▶ Text to read
::::::::

Cornelius Pass Road is an arterial road over Cornelius Pass in the Tualatin Mountains west of Portland, Oregon, United States, also extending several miles to the south. Running north–south, the road stretches between U.S. Route 30 (US 30) on the north and Kinnaman Street, just south of Oregon Route 8 (OR 8), on the south. The road passes through Washington and Multnomah counties, crossing the Tualatin Mountains at Cornelius Pass,  above sea level. TriMet's MAX Light Rail line (Blue Line or Westside MAX) travels over the road on a bridge. The section between US 30 in Burlington and U.S. Route 26 (Sunset Highway) in Hillsboro is Oregon Route 127 (OR 127), known in the Oregon state highway system as Cornelius Pass Highway No. 127 (see Oregon highways and routes).

Route description

Cornelius Pass Road begins at an intersection with Southeast Kinnaman Street in southern Hillsboro, just under a mile south of the Tualatin Valley Highway (OR 8). It travels north across a set of railroad tracks and intersects OR 8 before continuing into Hillsboro's suburban neighborhoods. The street passes under a viaduct carrying light rail trains on the Blue Line near Quatama station near the Orenco Woods Nature Park.

::::::::

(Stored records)

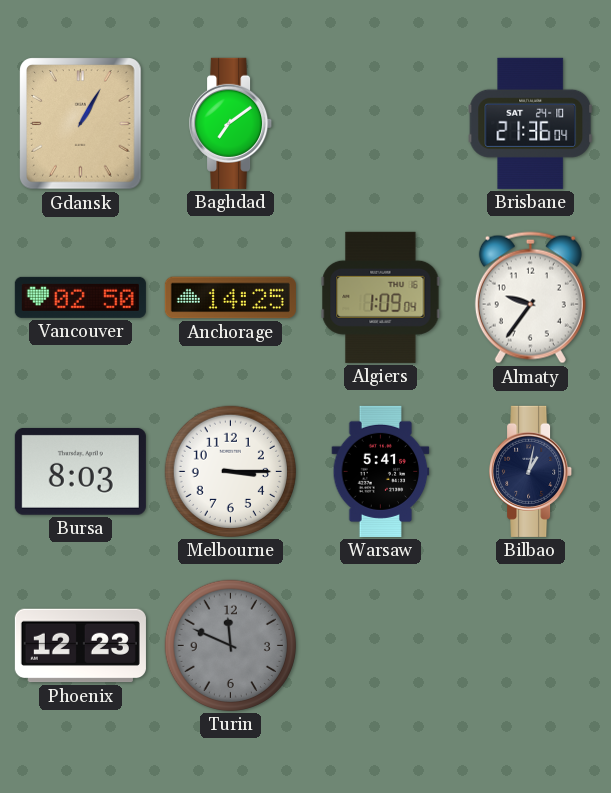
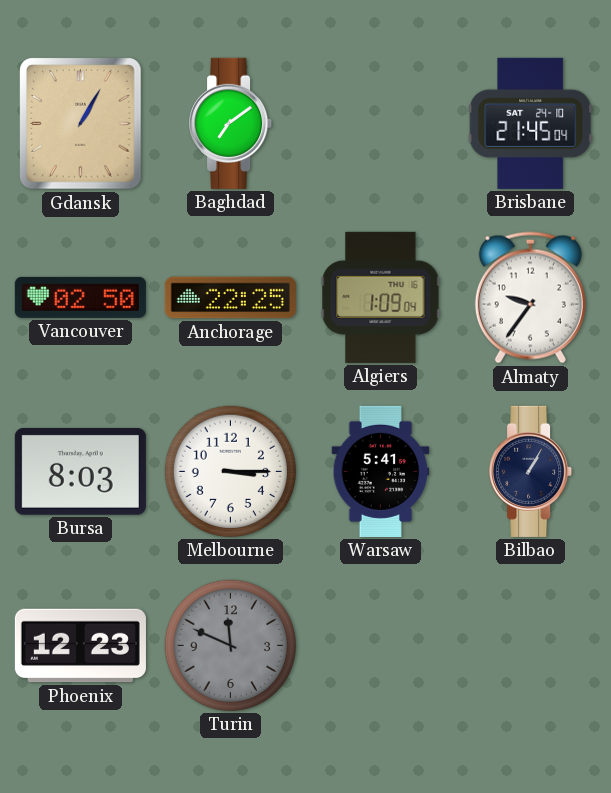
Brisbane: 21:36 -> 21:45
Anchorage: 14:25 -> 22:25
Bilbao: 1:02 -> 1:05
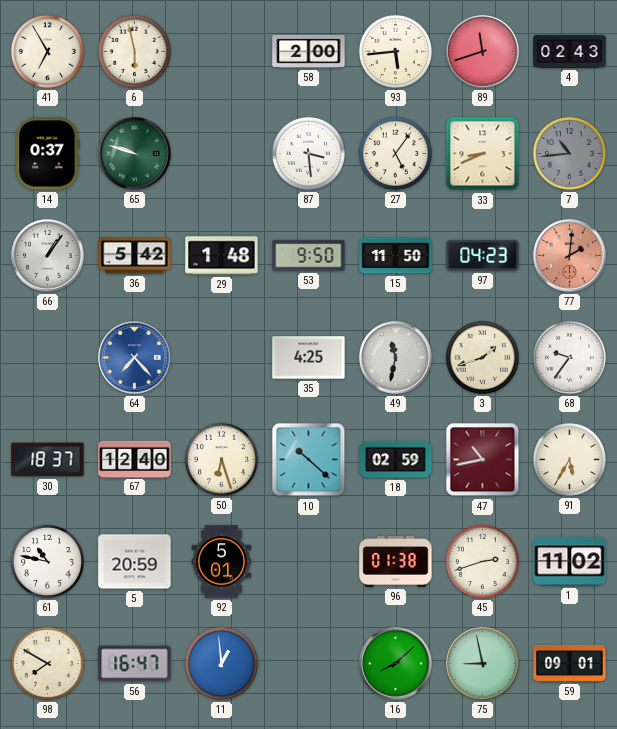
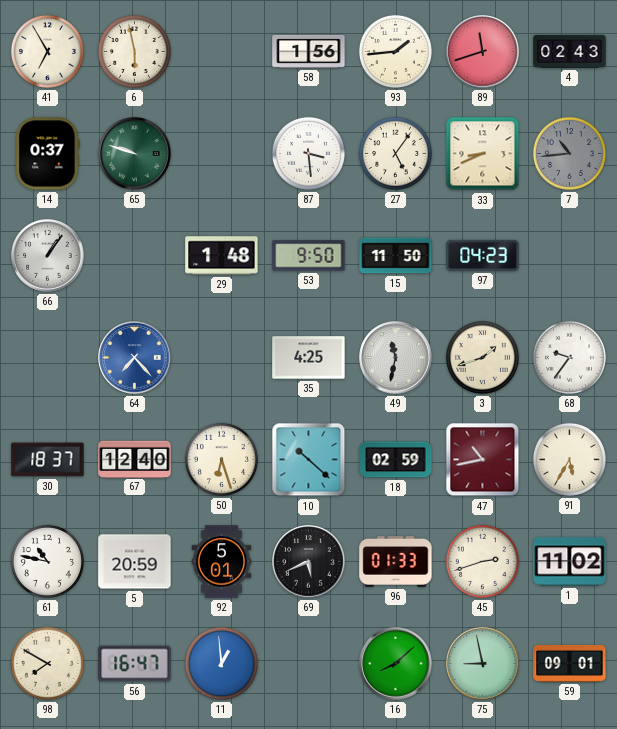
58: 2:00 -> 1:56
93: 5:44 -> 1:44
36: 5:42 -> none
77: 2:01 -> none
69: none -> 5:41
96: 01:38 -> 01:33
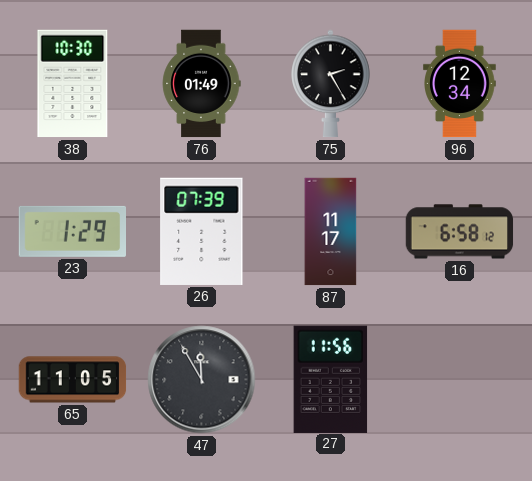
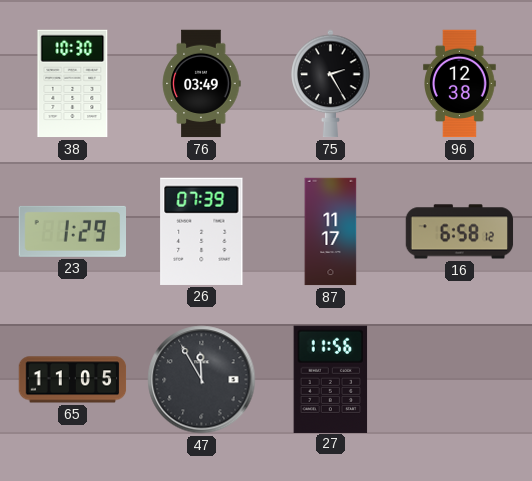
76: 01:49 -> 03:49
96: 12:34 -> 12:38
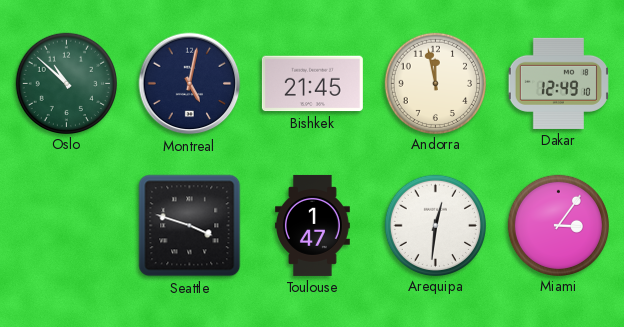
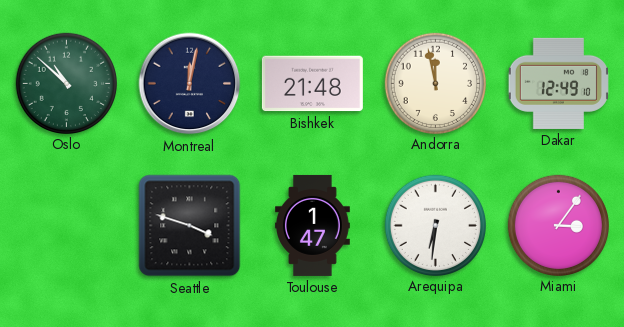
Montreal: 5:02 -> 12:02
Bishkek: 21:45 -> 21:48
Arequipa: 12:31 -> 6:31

::::::::

▶ Problems to solve
(a) According to the text on Cornelius Pass Road, which light rail line crosses over the road on a bridge?
(b) Format the lines of the listing from the one containing "58: 2:00 -> 1:56" through the end of the listing, inclusive, as a JSON list of strings with one string per line. Omit the pictures.

▶ Expected answers
(a) TriMet's MAX Light Rail Blue Line (Westside MAX).

(b)
[
  "58: 2:00 -> 1:56",
  "93: 5:44 -> 1:44",
  "36: 5:42 -> none",
  "77: 2:01 -> none",
  "69: none -> 5:41",
  "96: 01:38 -> 01:33",
  "76: 01:49 -> 03:49",
  "96: 12:34 -> 12:38",
  "Montreal: 5:02 -> 12:02",
  "Bishkek: 21:45 -> 21:48",
  "Arequipa: 12:31 -> 6:31"
]